DIRECTIVE A :: Reproduce the portion of the Alexeyev biography starting with "Yevgeniy Petrovich Alexeyev" and going on through "in Doha, Qatar.".
DIRECTIVE B ::
Answer each question from the Alexeyev biography.
(i) In what city was he born?
(ii) At which Asian Games, in what host city, did he win silver?
(iii) Who partnered him for the bronze medal in the men's kayak doubles (1000 m)?

PASSAGE SHOWN ::
____________

Yevgeniy Petrovich Alexeyev (; born 11 December 1977 in Shymkent) is a Kazakhstani sprint canoeist. He won a gold medal, as a member of the Kazakhstan men's kayak four, at the 2002 Asian Games in Busan, South Korea, and silver at the 2010 Asian Games in Guangzhou, China. He also captured a bronze medal, along with his partner Alexey Podoinikov in the men's kayak doubles (1000 m) at the 2006 Asian Games in Doha, Qatar.

____________

Source data:

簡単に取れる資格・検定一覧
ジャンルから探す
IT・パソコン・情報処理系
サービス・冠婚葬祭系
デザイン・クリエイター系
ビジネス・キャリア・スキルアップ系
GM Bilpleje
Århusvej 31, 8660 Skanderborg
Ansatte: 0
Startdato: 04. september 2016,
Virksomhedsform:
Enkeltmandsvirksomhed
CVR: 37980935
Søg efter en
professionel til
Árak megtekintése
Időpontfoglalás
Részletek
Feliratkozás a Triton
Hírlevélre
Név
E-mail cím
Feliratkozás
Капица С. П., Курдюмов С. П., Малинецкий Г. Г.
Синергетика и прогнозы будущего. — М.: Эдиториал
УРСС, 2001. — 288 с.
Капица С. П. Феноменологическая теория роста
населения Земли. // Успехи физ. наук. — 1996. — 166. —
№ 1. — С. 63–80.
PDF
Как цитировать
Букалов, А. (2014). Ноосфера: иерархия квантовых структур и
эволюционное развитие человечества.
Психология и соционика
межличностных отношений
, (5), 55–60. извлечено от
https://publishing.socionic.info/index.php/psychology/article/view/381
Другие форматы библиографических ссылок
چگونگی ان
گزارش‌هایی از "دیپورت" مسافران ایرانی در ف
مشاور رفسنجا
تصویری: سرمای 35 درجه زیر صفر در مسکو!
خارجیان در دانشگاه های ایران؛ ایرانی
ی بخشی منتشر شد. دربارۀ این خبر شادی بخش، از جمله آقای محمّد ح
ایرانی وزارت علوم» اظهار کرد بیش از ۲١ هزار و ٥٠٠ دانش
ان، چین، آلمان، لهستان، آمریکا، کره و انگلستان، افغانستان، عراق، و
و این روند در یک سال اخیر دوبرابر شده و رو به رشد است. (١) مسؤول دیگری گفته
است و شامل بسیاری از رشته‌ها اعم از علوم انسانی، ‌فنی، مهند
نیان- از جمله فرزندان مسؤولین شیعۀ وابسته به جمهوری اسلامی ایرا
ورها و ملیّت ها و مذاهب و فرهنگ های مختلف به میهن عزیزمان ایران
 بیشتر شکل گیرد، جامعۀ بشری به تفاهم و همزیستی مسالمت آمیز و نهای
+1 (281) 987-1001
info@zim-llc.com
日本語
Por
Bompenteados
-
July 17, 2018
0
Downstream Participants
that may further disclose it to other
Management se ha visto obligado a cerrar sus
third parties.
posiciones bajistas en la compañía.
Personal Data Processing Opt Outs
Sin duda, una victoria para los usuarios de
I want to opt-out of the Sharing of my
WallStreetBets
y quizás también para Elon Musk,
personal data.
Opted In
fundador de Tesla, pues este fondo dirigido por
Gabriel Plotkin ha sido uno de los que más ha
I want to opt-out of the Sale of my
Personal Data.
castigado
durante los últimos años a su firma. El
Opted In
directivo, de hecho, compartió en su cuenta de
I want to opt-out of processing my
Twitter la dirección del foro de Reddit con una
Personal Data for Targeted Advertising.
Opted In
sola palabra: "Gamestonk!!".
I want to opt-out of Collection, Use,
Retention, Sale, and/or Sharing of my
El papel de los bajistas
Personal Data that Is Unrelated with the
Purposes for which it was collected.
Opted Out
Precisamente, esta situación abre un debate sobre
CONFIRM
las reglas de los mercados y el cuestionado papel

____________

TASK OUTPUT A ::
Yevgeniy Petrovich Alexeyev (; born 11 December 1977 in Shymkent) is a Kazakhstani sprint canoeist. He won a gold medal, as a member of the Kazakhstan men's kayak four, at the 2002 Asian Games in Busan, South Korea, and silver at the 2010 Asian Games in Guangzhou, China. He also captured a bronze medal, along with his partner Alexey Podoinikov in the men's kayak doubles (1000 m) at the 2006 Asian Games in Doha, Qatar.

TASK OUTPUT B ::
(i) Shymkent
(ii) The 2010 Asian Games in Guangzhou, China
(iii) Alexey Podoinikov